Heat the vinegar and lemon juice in a small saucepan and reduce to about half. Put the vinegar mixture into the blender and gradually add the egg yolks and salt and pepper with the blender running slowly. Melt the butter in the same pan that you used for the vinegar and with the blender still running add the melted butter to the egg yolk mixture. The sauce will start to thicken and if you think it is too thick just add a little hot water.
What you have now is a traditional Hollandaise sauce. I like to make more than I need so that I always have some in the freezer and am prepared to make a quick Benedict. However, the traditional Hollandaise does not freeze at all, so what you have to do is to beat up your leftover egg whites until they form soft peaks and fold them into the Hollandaise mixture. Freeze in individual portions and when needed just thaw and heat gently in a bain-marie or in a microwave on very low power for just a few seconds.
Poached Egg
For a soft poached egg, bring a pan of water to the boil, then add the vinegar and reduce to a gentle simmer. Crack the egg into a bowl. Using a spoon, swirl the water in the pan to create a whirlpool, then carefully pour the egg into the centre of the whirlpool. Poach for 2 minutes, or until the whites are just set, then remove and place in a bowl of iced water until you are ready to use. To reheat the eggs just put into hot water for a few seconds and drain with a slotted spoon and paper towel.

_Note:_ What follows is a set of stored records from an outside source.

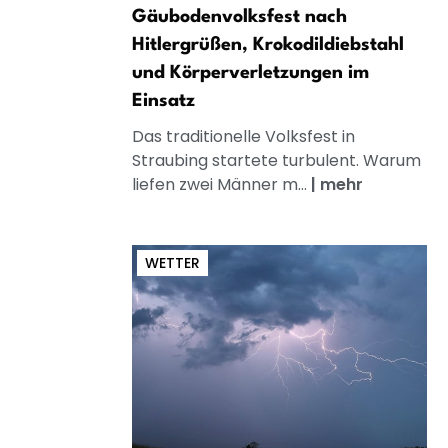
Gäubodenvolksfest nach
Hitlergrüßen, Krokodildiebstahl
und Körperverletzungen im
Einsatz
Das traditionelle Volksfest in
Straubing startete turbulent. Warum
liefen zwei Männer m...
|
mehr
WETTER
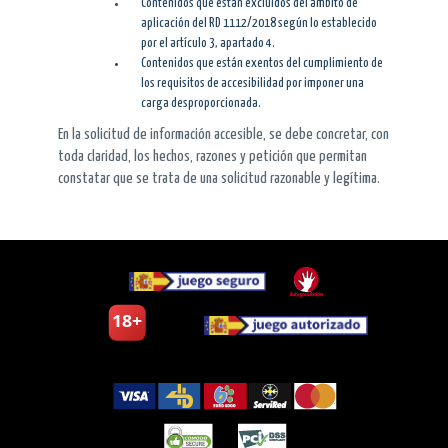
Contenidos que están excluidos del ámbito de
aplicación del RD 1112/2018 según lo establecido
por el artículo 3, apartado 4.
Contenidos que están exentos del cumplimiento de
los requisitos de accesibilidad por imponer una
carga desproporcionada.
En la solicitud de información accesible, se debe concretar, con
toda claridad, los hechos, razones y petición que permitan
constatar que se trata de una solicitud razonable y legítima.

To Assemble the Egg Benedict
Cut the farls in half and toast and butter them. Place the grilled bacon on top, then the lightly poached egg. Finally, pour the Hollandaise sauce over the top and serve straightaway.
SODA FARLS
Makes 4
8 oz. / 227 g all-purpose flour
½ teaspoon baking soda
½ teaspoon salt
1½ tablespoon butter
10 oz. / 295 mL buttermilk
First, warm a griddle or a large frying pan over a moderate heat and dust with a little flour. This will stop the wet dough mixture from sticking to the pan.
Sift the flour, baking soda, and salt into a bowl and rub in the butter. Now make a well in the middle and pour in about three-quarters of the buttermilk, stirring quickly. (The baking soda will react on contact with the buttermilk as the leavening agent, and if you take too long at this step the bread will not rise sufficiently.) Add the remaining buttermilk if needed. While the mixture should be quite wet and sticky it is not as wet as a pancake mixture would be. It should not be too wet and sloppy or you will not be able to shape it. Now if it still looks a little too wet to shape add some more flour gradually until it is like a bread dough and not a pancake batter. Now turn your dough out onto a well-floured work surface and knead lightly, then shape into a flat round.